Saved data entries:

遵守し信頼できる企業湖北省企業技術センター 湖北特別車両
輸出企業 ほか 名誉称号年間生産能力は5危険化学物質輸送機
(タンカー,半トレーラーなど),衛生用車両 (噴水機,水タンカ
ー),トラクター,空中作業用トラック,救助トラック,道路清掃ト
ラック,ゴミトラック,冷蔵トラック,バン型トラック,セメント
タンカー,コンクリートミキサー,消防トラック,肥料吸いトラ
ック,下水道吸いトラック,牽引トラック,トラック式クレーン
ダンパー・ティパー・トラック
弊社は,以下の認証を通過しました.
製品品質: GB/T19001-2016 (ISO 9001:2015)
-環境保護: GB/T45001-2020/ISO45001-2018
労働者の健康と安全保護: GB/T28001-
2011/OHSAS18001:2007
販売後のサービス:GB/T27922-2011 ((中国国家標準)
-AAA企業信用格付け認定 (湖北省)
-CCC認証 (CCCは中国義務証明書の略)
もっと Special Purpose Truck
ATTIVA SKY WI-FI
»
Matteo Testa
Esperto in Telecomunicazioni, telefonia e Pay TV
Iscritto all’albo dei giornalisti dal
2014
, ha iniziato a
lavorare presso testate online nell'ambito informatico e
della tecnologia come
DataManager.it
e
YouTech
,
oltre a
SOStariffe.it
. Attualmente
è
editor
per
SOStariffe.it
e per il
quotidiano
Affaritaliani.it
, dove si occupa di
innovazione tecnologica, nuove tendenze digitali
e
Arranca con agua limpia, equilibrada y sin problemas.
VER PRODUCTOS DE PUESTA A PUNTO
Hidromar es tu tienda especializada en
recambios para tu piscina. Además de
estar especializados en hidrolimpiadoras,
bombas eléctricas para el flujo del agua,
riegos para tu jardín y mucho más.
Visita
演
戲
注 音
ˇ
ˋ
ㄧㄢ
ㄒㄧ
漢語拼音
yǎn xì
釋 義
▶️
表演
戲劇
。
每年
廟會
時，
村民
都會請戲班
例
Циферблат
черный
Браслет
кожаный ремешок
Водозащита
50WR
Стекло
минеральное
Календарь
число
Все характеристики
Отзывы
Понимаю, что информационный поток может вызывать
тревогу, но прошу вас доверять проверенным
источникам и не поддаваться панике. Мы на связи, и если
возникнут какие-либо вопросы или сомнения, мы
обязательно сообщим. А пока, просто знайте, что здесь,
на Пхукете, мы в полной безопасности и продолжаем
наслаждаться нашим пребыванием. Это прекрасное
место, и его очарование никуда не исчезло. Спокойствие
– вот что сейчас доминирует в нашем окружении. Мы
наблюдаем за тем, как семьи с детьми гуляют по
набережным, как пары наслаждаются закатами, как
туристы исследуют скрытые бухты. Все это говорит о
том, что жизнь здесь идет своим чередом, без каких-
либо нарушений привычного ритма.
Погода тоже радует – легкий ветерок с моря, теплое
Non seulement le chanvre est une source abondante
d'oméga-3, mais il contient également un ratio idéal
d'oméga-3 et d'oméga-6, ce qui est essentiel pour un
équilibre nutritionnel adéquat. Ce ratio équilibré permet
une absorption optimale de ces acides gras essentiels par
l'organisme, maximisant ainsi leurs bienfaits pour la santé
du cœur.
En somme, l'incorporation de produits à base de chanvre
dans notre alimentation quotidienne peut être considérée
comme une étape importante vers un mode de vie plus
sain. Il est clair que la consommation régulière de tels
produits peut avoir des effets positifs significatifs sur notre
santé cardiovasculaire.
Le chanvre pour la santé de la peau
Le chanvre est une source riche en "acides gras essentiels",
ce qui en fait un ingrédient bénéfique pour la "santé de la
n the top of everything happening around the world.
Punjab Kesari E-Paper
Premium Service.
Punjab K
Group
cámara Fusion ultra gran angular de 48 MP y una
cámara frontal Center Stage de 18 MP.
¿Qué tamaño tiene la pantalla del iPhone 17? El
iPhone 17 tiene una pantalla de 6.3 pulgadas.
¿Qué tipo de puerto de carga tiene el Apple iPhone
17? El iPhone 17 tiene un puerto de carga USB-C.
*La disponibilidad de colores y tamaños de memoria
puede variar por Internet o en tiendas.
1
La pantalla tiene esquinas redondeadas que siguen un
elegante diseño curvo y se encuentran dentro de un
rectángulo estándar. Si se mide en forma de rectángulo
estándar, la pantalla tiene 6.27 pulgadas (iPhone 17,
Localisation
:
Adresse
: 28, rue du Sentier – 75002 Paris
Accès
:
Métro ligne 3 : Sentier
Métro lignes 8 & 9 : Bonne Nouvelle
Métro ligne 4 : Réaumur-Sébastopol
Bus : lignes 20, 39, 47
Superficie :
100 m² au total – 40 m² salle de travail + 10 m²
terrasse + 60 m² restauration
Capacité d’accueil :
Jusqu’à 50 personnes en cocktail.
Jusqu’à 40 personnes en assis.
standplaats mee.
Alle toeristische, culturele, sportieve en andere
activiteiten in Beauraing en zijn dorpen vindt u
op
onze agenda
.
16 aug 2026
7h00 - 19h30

Aim of the task:
Could you reproduce exactly the lines of the entries above, from the one with "une absorption optimale" through the one with "Le chanvre pour la santé de la peau", and nothing else?

Response for this exercise:
une absorption optimale de ces acides gras essentiels par
l'organisme, maximisant ainsi leurs bienfaits pour la santé
du cœur.
En somme, l'incorporation de produits à base de chanvre
dans notre alimentation quotidienne peut être considérée
comme une étape importante vers un mode de vie plus
sain. Il est clair que la consommation régulière de tels
produits peut avoir des effets positifs significatifs sur notre
santé cardiovasculaire.
Le chanvre pour la santé de la peau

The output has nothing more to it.